[[ EXCERPT PROVIDED open ]]

Interesting (worrisome?) note in Tom Stienstra’s Sunday outdoors column in the SF Chronicle.(Not Available online until Tuesday)
Unusual migration
A strange wildlife dynamic is occurring in Northern California. There’s an early influx of waterfowl at the Sacramento National Wildlife Refuge complex near Interstate 5 northeast of Williams, yet very low numbers of ducks and other waterfowl at the Klamath National Wildlife Refuge on the California- Oregon border.
The latest survey counted 186,682 ducks, including 114,000 pintail and 22,000 mallard, at the six wildlife refuges in the Sacramento Valley, reported Mike Carpenter, a wildlife biologist at the Sacramento complex’s headquarters.
“I’m getting lots of reports from lots of people that we’re seeing lots of birds way early,” Carpenter said.
Waterfowl migrations northto- south on the Pacific Flyway are just getting under way from the first storms to hit Canada and the Pacific Northwest.

[[ EXCERPT PROVIDED closed ]]
[[ PROVIDED INFORMATION open ]]

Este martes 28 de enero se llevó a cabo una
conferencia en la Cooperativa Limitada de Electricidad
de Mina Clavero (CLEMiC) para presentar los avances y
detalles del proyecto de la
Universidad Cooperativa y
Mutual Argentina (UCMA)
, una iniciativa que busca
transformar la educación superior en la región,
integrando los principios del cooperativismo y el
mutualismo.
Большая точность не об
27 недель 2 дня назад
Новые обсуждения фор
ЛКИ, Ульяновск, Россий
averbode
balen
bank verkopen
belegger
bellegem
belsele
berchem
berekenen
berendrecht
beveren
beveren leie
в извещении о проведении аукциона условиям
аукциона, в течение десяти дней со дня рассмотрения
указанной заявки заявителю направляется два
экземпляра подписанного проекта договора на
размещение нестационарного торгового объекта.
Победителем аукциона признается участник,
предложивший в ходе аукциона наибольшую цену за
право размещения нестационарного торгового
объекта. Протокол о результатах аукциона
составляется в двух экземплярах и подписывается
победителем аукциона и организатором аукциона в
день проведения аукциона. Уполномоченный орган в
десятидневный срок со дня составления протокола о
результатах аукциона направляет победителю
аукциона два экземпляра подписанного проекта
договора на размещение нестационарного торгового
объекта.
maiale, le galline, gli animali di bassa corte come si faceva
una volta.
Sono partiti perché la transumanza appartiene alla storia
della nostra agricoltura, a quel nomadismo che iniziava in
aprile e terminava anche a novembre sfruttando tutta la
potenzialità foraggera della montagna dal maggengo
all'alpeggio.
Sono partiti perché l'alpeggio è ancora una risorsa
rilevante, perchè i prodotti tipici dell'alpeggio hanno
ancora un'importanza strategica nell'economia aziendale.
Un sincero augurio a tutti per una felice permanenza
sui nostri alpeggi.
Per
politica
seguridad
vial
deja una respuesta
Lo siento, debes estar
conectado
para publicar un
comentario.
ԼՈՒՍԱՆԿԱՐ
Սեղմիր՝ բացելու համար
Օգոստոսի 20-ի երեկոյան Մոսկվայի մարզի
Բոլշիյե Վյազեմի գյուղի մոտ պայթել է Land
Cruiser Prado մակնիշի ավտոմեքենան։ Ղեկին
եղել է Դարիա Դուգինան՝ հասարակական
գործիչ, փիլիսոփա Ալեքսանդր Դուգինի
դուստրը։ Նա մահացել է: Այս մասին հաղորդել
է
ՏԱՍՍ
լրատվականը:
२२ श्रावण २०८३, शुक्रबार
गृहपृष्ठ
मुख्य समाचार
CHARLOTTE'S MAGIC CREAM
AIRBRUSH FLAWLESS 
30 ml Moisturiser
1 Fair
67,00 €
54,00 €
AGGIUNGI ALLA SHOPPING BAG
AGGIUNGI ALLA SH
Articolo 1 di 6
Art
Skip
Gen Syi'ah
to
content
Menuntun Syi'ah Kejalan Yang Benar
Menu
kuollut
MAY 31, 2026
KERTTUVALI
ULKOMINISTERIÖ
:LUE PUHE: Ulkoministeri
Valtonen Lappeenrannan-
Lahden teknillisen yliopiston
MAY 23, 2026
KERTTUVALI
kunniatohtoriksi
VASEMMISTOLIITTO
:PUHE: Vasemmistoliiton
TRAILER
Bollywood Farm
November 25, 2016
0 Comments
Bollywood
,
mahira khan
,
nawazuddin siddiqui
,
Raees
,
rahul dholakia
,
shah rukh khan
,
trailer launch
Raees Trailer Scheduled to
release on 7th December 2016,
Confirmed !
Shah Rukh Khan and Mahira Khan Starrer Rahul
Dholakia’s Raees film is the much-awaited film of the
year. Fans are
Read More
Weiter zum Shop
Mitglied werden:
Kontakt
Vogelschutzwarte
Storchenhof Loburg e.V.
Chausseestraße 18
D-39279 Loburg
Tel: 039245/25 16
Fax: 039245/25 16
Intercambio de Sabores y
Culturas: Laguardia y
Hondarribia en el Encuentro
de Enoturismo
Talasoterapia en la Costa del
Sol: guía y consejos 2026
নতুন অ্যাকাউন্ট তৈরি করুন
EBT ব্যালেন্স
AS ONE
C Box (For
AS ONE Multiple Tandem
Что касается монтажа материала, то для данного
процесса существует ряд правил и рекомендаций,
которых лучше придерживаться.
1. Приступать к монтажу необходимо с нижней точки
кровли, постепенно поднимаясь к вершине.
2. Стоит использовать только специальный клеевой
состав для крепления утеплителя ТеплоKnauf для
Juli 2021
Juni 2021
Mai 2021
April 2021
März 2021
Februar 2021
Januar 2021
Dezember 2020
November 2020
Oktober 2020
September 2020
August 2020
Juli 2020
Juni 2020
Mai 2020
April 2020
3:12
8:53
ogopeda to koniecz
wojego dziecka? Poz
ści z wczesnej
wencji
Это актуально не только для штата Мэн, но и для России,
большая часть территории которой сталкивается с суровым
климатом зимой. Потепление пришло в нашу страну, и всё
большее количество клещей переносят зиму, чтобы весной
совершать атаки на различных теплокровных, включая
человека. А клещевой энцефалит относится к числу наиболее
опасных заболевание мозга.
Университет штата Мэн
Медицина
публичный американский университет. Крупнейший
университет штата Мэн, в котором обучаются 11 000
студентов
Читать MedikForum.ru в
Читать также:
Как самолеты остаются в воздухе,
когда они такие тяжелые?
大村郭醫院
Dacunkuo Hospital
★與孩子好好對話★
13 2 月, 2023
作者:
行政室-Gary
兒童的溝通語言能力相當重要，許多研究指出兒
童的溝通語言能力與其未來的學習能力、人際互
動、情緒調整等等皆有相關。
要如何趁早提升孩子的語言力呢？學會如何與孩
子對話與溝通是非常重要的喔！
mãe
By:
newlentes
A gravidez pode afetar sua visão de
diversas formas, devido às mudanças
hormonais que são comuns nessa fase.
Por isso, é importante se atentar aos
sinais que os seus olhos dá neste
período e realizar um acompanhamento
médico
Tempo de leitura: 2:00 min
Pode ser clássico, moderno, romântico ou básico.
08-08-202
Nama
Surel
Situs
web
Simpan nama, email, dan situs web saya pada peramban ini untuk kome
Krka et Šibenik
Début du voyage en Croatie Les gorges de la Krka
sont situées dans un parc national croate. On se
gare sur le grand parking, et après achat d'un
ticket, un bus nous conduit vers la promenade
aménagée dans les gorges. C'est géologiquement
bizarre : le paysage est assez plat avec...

[[ PROVIDED INFORMATION closed ]]

__CHECK YOUR UNDERSTANDING__.
**A)** List every figure the waterfowl migration note gives from the latest survey, along with what each figure counts.
**B)** According to the waterfowl migration note, where is the Klamath National Wildlife Refuge located?
**C)** Continue the note on the unusual waterfowl migration, starting after its final sentence.

__YOUR WRITTEN ANSWERS__.
**A)**
- 186,682: ducks at the six wildlife refuges in the Sacramento Valley
- 114,000: pintail
- 22,000: mallard

**B)** It is on the California-Oregon border.

**C)**
Yet at the same time at Lower Klamath National Wildlife Refuge, scientists counted only 30,000 birds, “pathetic numbers,” federal wildlife biologist Dave Mauser reported.
The difference is that three refuges in the Sacramento Valley — Sacramento, Delevan and Colusa — have enough water to provide attractive wetland habitat for the fallarriving migrants. But up at Klamath, it’s a drought — this year’s spring rains missed the entire Klamath Basin — and only 1,000 acres are flooded, Mauser said. Usually by now, 8,000 acres are flooded and flooding is under way at another 10,000.
The peak migration of white geese, one of the most amazing wildlife spectacles in California, happens in the Sacramento Valley in mid-November; 3 million ducks and 1 million geese migrate to the Sacramento Valley every fall. Track it at www.fws.gov/sacramento valleyrefuges.
Worrisome of course if this is not a one time, or rare, thing. While no individual event proves climate change, individual events that are part of a pattern tend to confirm it. Individual event do indicate the kinds of results that could be in the offing; this is one of them.